## Metin
◆ ◆ ◆ ◆ ◆ ◆ ◆

Davacı vekili 02/10/2020 tarihli dilekçesi ile, bilirkişinin dosyaya sunmuş olduğu raporun davayı aydınlatmaktan uzak ve hatalı olduğunu, raporu kabul etmediklerini, davalının, müvekkiline ait tescilli markaları içeren yayınları yasaya aykırı olarak çoğaltarak sattığını ve bu hususta aleyhine ceza davası açıldığını, ceza dosyasından yapılan yargılamada sanığa ait işyerinde müvekkiline ait fotokopi yoluyla çoğaltımlış ürünlerin olduğu, sanığa ait bilgisayarda … ve … yayınlarına ait pdf uzantılı dosyaların tespit olunduğu, sanığa ait bilgisayarda yazılı izni olmaksızın fotokopi yoluyla çoğaltılmış bandrolsüz ürünleri satışa arz edilmiş halde işlerinde bulundurarak suç işlediği sabit görülerek sanığın cezalandırılmasına karar verildiğini, bilirkişinin dosyayı okumaksızın rapor tanzim ettiğini, raporunda davalı tarafın satış faturalarında dava konusu markalara rastlanmadığı, söz konusu kitap ve markalardan bir kazanç elde edilmediği gibi enteresan bir gerekçe ile rapor tanzim ettiğini, yasaya aykırı olarak çoğaltım yapan ve satış yapan davalının bu ürünleri faturalı olarak satmasının beklenilmesinin hayatın olağan akışına aykırı olduğunu, bilirkişi tarafından yapılması gerekenin “söz konusu eserin nitelikleri ve işyerinin müşteri çevresi dikkate alınmak suretiyle kaç adet eser basılarak satılmış olabileceğinin farazi olarak belirlenmesi ve tazminat miktarının belirlenmesi iken bilirkişi tarafından bu hususun yapılmadığını, mahkemece tıpa tıp aynı olan Yargıtay kararını sunduklarını, belirtilen dosyanın bilirkişi raporunu da sunduklarını, rapora itirazları doğrultusunda dosyanın yeniden bilirkişiye tevdiine karar verilmesini talep etmiştir.

◆ ◆ ◆ ◆ ◆ ◆ ◆

## Amaç 1
Bilirkişi raporuna itiraz metninde davacı vekili dilekçesinin sonunda mahkemeden ne talep ediyor?
## Amaç 2
Bilirkişi raporuna itiraz metnini kaldığı yerden devam ettirin.
Kayıtlar farklı bir kaynaktan alınmıştır.

## Kayıtlar

◆ ◆ ◆ ◆ ◆ ◆ ◆

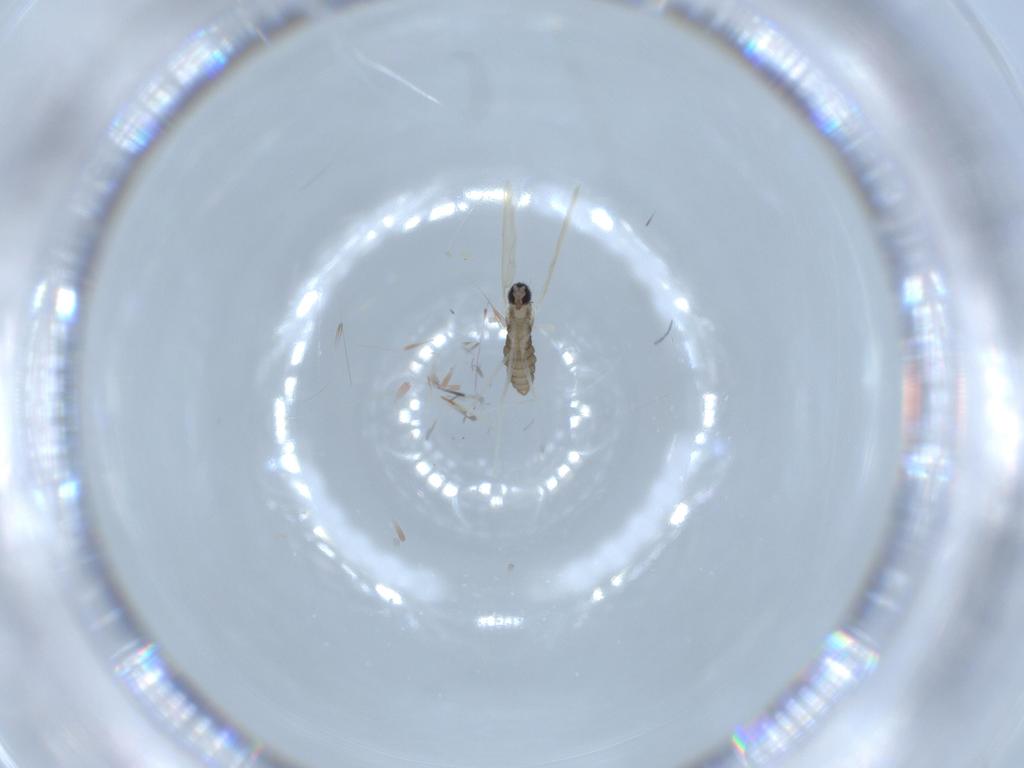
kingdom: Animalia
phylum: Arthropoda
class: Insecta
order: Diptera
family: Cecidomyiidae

◆ ◆ ◆ ◆ ◆ ◆ ◆

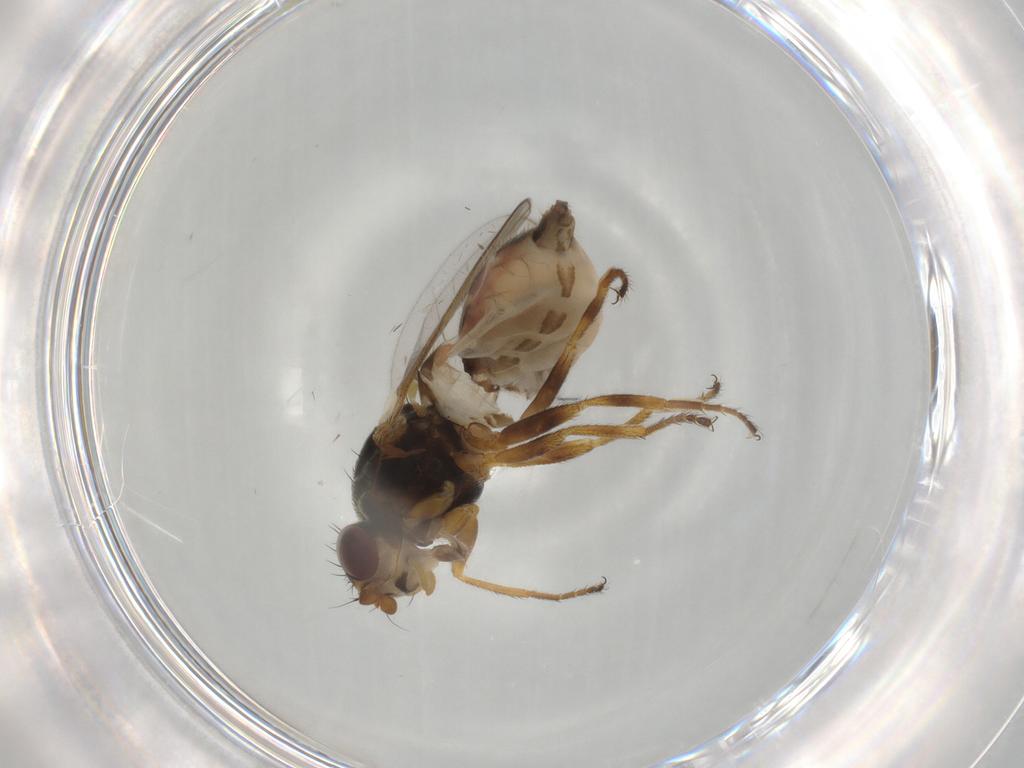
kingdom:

◆ ◆ ◆ ◆ ◆ ◆ ◆

## Doğru cevap 1
Rapora itirazları doğrultusunda dosyanın yeniden bilirkişiye tevdiine karar verilmesini talep ediyor.

## Doğru cevap 2
Davacı vekilinin sunmuş olduğu itirazlar doğrultusunda ve bunlar değerlendirilmek suretiyle heyete bir sınai mülkiyet uzmanı eklenerek aydınlatıcı, gerekçeli ve bilimsel ek rapor alınmak üzere dosyanın talimat mahkemesine gönderildiği, Kayseri …. Asliye Hukuk Mahkemesi’nin … talimat sayılı dosyası üzerinden alınan 11/0/2021 tarihli bilirkişi ek raporunda; “davalının eylemlerinin 6769 sayılı Kanun kapsamında davacının marka haklarına tecavüz teşkil ettiği ve 5846 sayılı Fikir ve Sanat Eserleri Kanunu kapsamında eser üzerindeki çoğaltma ve yayma haklarına tecavüz niteliğinde olduğu, 6769 sayılı Kanun ve 5846 sayılı Kanun kapsamında yoksun kalınan kazanç ve elde edilen karın(tazminat) hesabı sonucu 9.840,00 TL farazi kazanç sağladığının tespit edildiği” hususlarını rapor ettikleri görülmüştür.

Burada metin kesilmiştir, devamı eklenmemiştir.